1:01 PM: As reported here three times in the past two weeks, Southwest Precinct police leadership have said a city cleanup of the east side of Myers Way – a longtime site of illegal camping – was imminent. And today, the city confirms it’s getting under way. We’ll be going there to check soon on what exactly is happening so far; in the meantime, the city has published an update saying the cleanup is “to reduce negative public health and safety impacts stemming from the encampment and to allow the City of Seattle to launch an effort to restore the forest and natural environment.” The update adds:
The encampment is large, covering over 20 acres of forest with multiple living structures and abandoned vehicles. At one point this year, the City of Seattle’s Navigation Team estimated there to be 50-100 people living unsheltered in Myers Way. The population has declined over the course of the year.

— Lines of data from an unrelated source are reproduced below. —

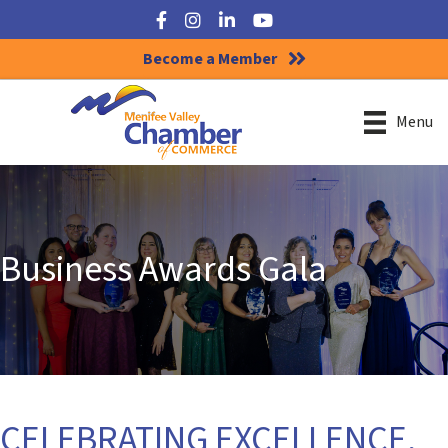
Facebook
Instagram
LinkedIn
YouTube
Become a Member
Menu
Business Awards Gala
CELEBRATING EXCELLENCE,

Impacts from the encampment have ranged from the presence of human waste and public safety issues, to garbage and illegal dumping impacting Washington State Department of Transportation (WSDOT) drainage systems. A partial clean-up of the area occurred earlier this year to alleviate potential SR-509 flooding concerns.

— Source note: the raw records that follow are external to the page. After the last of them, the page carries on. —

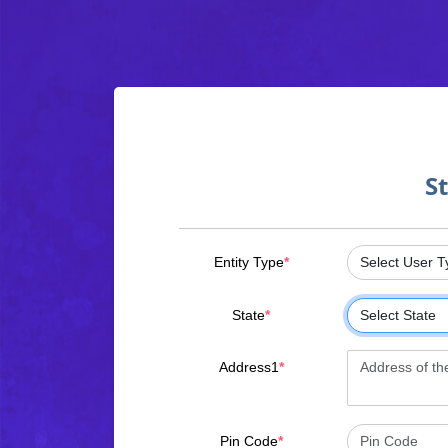
S
Entity Type
*
State
*
Address1
*
Pin Code
*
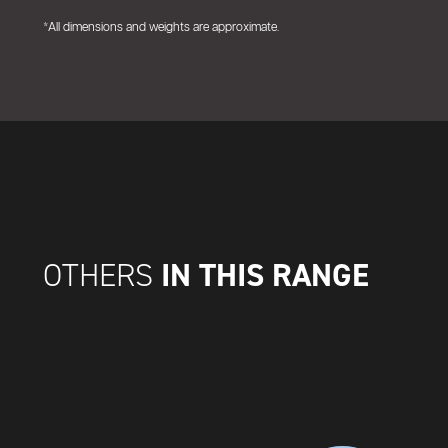
*All dimensions and weights are approximate.
IN THIS RANGE
OTHERS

Given the scale and logistical challenges presented by this encampment, this large-scale removal required months of planning and resource marshaling to clear this forested area. The Navigation Team and other outreach providers have been working over the last months to connect people living unsheltered to the resources and shelter required under City rules. Following the removal and clean-up of the encampment, Seattle Department of Parks and Recreation (Parks) will implement a multi-month activation process to restore the forest and encourage more regular recreational use of the greenbelt.
… The Navigation Team has been conducting repeated outreach to people living unsheltered in the encampment since the beginning of the year. Seattle Public Utilities (SPU) trash bag pilot has also been active on site (SPU dispenses and collects trash bags from occupants), however participation from encampment residents has been inconsistent and deteriorated over the year.
The Navigation Team designed an intensive outreach effort ahead of the removal, focusing nearly all outreach and shelter resources to the encampment during the month of September to help people move to safer spaces prior to the clean-up. This outreach effort includes bringing in multiple partner agencies to complement and expand the team’s efforts.
The residents of this encampment have been difficult to reach and connect to services. To date, the team has made over 250 contacts to people living in Myers Way, connecting less than 10 people to shelter.
However, as part of the intensive outreach leading up to the clean-up, the team successfully referred a mother and her 2 children to a tiny house village last week (September 10). Additionally, the team successfully moved a second young family out of Myers Way and into another tiny house village the week prior to the clean-up.
Written and verbal notice of the removal has been provided to all people living in the encampment. The encampment will received additional written notice 72 hours ahead of the clean-up, per City protocols.
Because of the advance outreach, some residents have voluntarily left the encampment to unknown destinations.
The City is working with multiple agencies to conduct the clean-up, including Parks, Seattle Department of Transportation, WSDOT, SPU, Finance and Administrative Services, Seattle Human Services, Seattle Police Department (SPD), and Seattle City Light (SCL).
Beginning September 24, the Navigation Team will lead initial clean-up efforts. The team will remove living structures and provide storage of belongings for encampment occupants. The team will continue to offer services and shelter during the clean-up. This effort will likely last the entire week. During the clean-up, other agencies will begin laying the groundwork for future activation by restoring access roads and preparing the property for work trailers.
Following the clean-up, Parks will implement a temporary multi-month activation effort to restore the forest and encourage more regular recreational use of the area.
This activation includes a daily staffing of the site, overseen by City staff, contractors, and volunteers. Workers will be on site every day to restore hillsides prone to landslides, removing brush and debris, and replanting appropriate plants and trees to the area. During this time, Parks will explore other uses of the site such as a dog park area and recreation trails.
With improved access and walking trails, SPD and Parks will be able to better monitor the area during the restoration process and beyond. The activation phase is anticipated to last from 3-6 months.
This area is separate from the city-sanctioned encampment Camp Second Chance on the west side of Myers Way, but some community members have said the sanctioned camp’s presence has led to more camping nearby. This new cleanup starts just two days before Mayor Jenny Durkan is scheduled to speak to the Highland Park Action Committee, which has voiced repeated concerns about Myers Way, as have other groups including the North Highline Unincorporated Area Council.
Myers Way sweep/cleanup zone is extensive. pic.twitter.com/Duh90z4ApE
— West Seattle Blog (@westseattleblog) September 24, 2018
4:23 PM: Just back from the scene. As our video (recorded from the passenger seat while headed northbound) shows, part of Myers Way is coned off while crews from multiple city departments work at multiple sites. Just before we headed over, we heard officers dispatched after these marijuana plants were found:
We talked briefly with Sgt. Eric Zerr, who’s long been working with the city Navigation Team (we first met him during preparations for a sweep by the West Seattle Bridge a year and a half ago). He expects this phase of the cleanup to last at least through this week.
There are flaggers in the area helping direct passing traffic.